Mais en revanche, notre groupe considère que le Conseil fédéral est dans le juste en opposant un contre-projet indirect dont le point essentiel réside dans la suppression, précisément, de ce mécanisme décrié de report du taux hypothécaire sur les loyers. Il s'agit là d'une approche pragmatique qui doit être soutenue. J'ajoute, pour être honnête et par un élémentaire souci d'objectivité, que lors des délibérations en commission, certaines propositions émanant des milieux proches de l'immobilier visaient clairement à dénaturer le contre-projet du Conseil fédéral en réduisant les éléments de protection des locataires. Ceci a permis à M. Couchepin, conseiller fédéral - il ne m'en voudra pas de le citer - s'agissant par exemple de la marge de variation admise par rapport au loyer statistique, de dire qu'"en fixant le pourcentage à 20 pour cent, il n'y a pratiquement plus de limites, plus de protection réelle pour le locataire".

Le contre-projet qui ressortira de nos délibérations ne doit pas être perçu comme une déclaration de guerre contre les locataires. Il devra impérativement garantir une symétrie entre la position du bailleur et celle du locataire.

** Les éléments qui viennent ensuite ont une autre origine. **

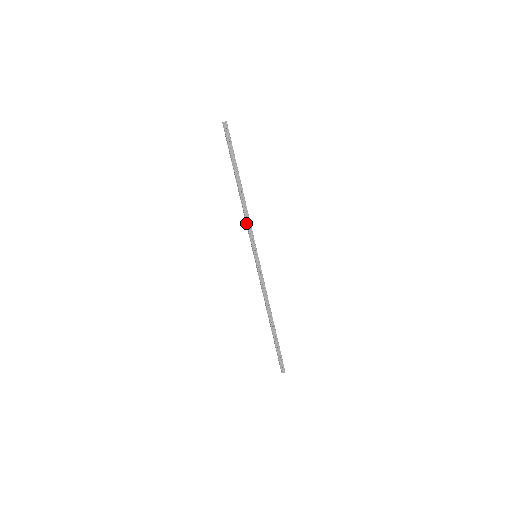
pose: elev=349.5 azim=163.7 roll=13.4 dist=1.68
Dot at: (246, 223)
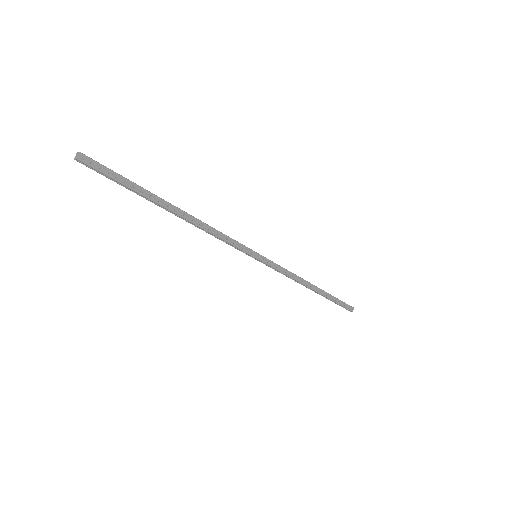
Dot at: (219, 239)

C'est dans ce souci d'équilibre que le groupe démocrate-chrétien vous demande d'adhérer au contre-projet du Conseil fédéral et affirme que, dans sa majorité, il s'efforcera d'opérer un rapprochement avec celles et ceux qui pensent qu'il faut tout entreprendre pour éviter un psychodrame national sur un objet - les loyers - qui représente, rappelons-le, 46 milliards de francs par an et 21 pour cent des dépenses des ménages suisses.